Data for this exercise:
--------

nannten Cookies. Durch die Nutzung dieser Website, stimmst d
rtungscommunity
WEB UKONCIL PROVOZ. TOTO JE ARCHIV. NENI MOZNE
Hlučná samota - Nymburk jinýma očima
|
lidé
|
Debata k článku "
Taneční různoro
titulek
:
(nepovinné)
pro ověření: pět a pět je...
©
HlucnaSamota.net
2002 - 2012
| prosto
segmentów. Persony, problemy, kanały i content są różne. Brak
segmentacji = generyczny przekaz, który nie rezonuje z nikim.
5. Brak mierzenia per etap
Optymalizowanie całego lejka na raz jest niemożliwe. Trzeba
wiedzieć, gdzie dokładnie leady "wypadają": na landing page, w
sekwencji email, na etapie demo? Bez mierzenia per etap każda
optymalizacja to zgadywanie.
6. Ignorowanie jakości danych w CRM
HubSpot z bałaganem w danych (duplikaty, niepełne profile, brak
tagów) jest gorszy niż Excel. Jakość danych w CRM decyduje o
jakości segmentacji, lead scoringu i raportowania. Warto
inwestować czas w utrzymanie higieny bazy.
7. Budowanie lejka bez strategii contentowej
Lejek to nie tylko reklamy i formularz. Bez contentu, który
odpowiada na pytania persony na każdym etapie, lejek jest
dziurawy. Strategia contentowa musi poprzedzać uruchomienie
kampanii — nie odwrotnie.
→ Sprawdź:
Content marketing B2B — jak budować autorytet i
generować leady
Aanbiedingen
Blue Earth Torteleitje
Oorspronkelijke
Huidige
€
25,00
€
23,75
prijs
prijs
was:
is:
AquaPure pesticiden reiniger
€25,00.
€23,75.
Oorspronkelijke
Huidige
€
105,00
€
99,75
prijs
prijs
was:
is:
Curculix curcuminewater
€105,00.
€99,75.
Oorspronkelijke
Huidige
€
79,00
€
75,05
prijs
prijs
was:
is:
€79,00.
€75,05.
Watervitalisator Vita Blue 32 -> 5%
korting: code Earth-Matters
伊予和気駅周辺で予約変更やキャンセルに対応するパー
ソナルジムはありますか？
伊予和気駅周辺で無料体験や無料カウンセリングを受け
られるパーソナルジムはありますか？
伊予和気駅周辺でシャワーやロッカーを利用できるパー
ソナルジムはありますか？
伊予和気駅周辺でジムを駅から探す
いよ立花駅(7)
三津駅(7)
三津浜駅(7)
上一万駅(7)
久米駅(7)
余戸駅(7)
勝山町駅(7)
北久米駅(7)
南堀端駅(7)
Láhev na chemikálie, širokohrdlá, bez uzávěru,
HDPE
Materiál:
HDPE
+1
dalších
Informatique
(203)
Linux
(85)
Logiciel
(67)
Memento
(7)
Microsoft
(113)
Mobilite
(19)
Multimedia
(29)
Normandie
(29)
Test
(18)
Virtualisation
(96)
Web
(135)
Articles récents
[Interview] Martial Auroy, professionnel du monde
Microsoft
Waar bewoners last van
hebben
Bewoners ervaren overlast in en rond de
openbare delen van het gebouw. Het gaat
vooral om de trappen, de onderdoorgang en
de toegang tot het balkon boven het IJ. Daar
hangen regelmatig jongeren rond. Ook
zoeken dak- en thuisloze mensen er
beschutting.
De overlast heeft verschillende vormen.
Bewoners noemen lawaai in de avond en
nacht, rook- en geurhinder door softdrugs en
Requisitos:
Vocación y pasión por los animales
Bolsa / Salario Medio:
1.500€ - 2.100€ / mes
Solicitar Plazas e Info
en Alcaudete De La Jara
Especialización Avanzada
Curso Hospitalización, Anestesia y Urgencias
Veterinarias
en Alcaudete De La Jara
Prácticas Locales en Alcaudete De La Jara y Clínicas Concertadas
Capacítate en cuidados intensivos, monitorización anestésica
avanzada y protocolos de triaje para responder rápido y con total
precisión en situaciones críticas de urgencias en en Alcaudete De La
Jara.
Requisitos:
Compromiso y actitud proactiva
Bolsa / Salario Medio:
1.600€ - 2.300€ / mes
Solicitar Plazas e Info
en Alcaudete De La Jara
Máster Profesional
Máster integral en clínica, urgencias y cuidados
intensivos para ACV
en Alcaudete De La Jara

--------

Exercise objective: Rewrite every line of the records above as a numbered list, leaving out any blank lines.

Exercise response:
1. nannten Cookies. Durch die Nutzung dieser Website, stimmst d
2. rtungscommunity
3. WEB UKONCIL PROVOZ. TOTO JE ARCHIV. NENI MOZNE
4. Hlučná samota - Nymburk jinýma očima
5. |
6. lidé
7. |
8. Debata k článku "
9. Taneční různoro
10. titulek
11. :
12. (nepovinné)
13. pro ověření: pět a pět je...
14. ©
15. HlucnaSamota.net
16. 2002 - 2012
17. | prosto
18. segmentów. Persony, problemy, kanały i content są różne. Brak
19. segmentacji = generyczny przekaz, który nie rezonuje z nikim.
20. 5. Brak mierzenia per etap
21. Optymalizowanie całego lejka na raz jest niemożliwe. Trzeba
22. wiedzieć, gdzie dokładnie leady "wypadają": na landing page, w
23. sekwencji email, na etapie demo? Bez mierzenia per etap każda
24. optymalizacja to zgadywanie.
25. 6. Ignorowanie jakości danych w CRM
26. HubSpot z bałaganem w danych (duplikaty, niepełne profile, brak
27. tagów) jest gorszy niż Excel. Jakość danych w CRM decyduje o
28. jakości segmentacji, lead scoringu i raportowania. Warto
29. inwestować czas w utrzymanie higieny bazy.
30. 7. Budowanie lejka bez strategii contentowej
31. Lejek to nie tylko reklamy i formularz. Bez contentu, który
32. odpowiada na pytania persony na każdym etapie, lejek jest
33. dziurawy. Strategia contentowa musi poprzedzać uruchomienie
34. kampanii — nie odwrotnie.
35. → Sprawdź:
36. Content marketing B2B — jak budować autorytet i
37. generować leady
38. Aanbiedingen
39. Blue Earth Torteleitje
40. Oorspronkelijke
41. Huidige
42. €
43. 25,00
44. €
45. 23,75
46. prijs
47. prijs
48. was:
49. is:
50. AquaPure pesticiden reiniger
51. €25,00.
52. €23,75.
53. Oorspronkelijke
54. Huidige
55. €
56. 105,00
57. €
58. 99,75
59. prijs
60. prijs
61. was:
62. is:
63. Curculix curcuminewater
64. €105,00.
65. €99,75.
66. Oorspronkelijke
67. Huidige
68. €
69. 79,00
70. €
71. 75,05
72. prijs
73. prijs
74. was:
75. is:
76. €79,00.
77. €75,05.
78. Watervitalisator Vita Blue 32 -> 5%
79. korting: code Earth-Matters
80. 伊予和気駅周辺で予約変更やキャンセルに対応するパー
81. ソナルジムはありますか？
82. 伊予和気駅周辺で無料体験や無料カウンセリングを受け
83. られるパーソナルジムはありますか？
84. 伊予和気駅周辺でシャワーやロッカーを利用できるパー
85. ソナルジムはありますか？
86. 伊予和気駅周辺でジムを駅から探す
87. いよ立花駅(7)
88. 三津駅(7)
89. 三津浜駅(7)
90. 上一万駅(7)
91. 久米駅(7)
92. 余戸駅(7)
93. 勝山町駅(7)
94. 北久米駅(7)
95. 南堀端駅(7)
96. Láhev na chemikálie, širokohrdlá, bez uzávěru,
97. HDPE
98. Materiál:
99. HDPE
100. +1
101. dalších
102. Informatique
103. (203)
104. Linux
105. (85)
106. Logiciel
107. (67)
108. Memento
109. (7)
110. Microsoft
111. (113)
112. Mobilite
113. (19)
114. Multimedia
115. (29)
116. Normandie
117. (29)
118. Test
119. (18)
120. Virtualisation
121. (96)
122. Web
123. (135)
124. Articles récents
125. [Interview] Martial Auroy, professionnel du monde
126. Microsoft
127. Waar bewoners last van
128. hebben
129. Bewoners ervaren overlast in en rond de
130. openbare delen van het gebouw. Het gaat
131. vooral om de trappen, de onderdoorgang en
132. de toegang tot het balkon boven het IJ. Daar
133. hangen regelmatig jongeren rond. Ook
134. zoeken dak- en thuisloze mensen er
135. beschutting.
136. De overlast heeft verschillende vormen.
137. Bewoners noemen lawaai in de avond en
138. nacht, rook- en geurhinder door softdrugs en
139. Requisitos:
140. Vocación y pasión por los animales
141. Bolsa / Salario Medio:
142. 1.500€ - 2.100€ / mes
143. Solicitar Plazas e Info
144. en Alcaudete De La Jara
145. Especialización Avanzada
146. Curso Hospitalización, Anestesia y Urgencias
147. Veterinarias
148. en Alcaudete De La Jara
149. Prácticas Locales en Alcaudete De La Jara y Clínicas Concertadas
150. Capacítate en cuidados intensivos, monitorización anestésica
151. avanzada y protocolos de triaje para responder rápido y con total
152. precisión en situaciones críticas de urgencias en en Alcaudete De La
153. Jara.
154. Requisitos:
155. Compromiso y actitud proactiva
156. Bolsa / Salario Medio:
157. 1.600€ - 2.300€ / mes
158. Solicitar Plazas e Info
159. en Alcaudete De La Jara
160. Máster Profesional
161. Máster integral en clínica, urgencias y cuidados
162. intensivos para ACV
163. en Alcaudete De La Jara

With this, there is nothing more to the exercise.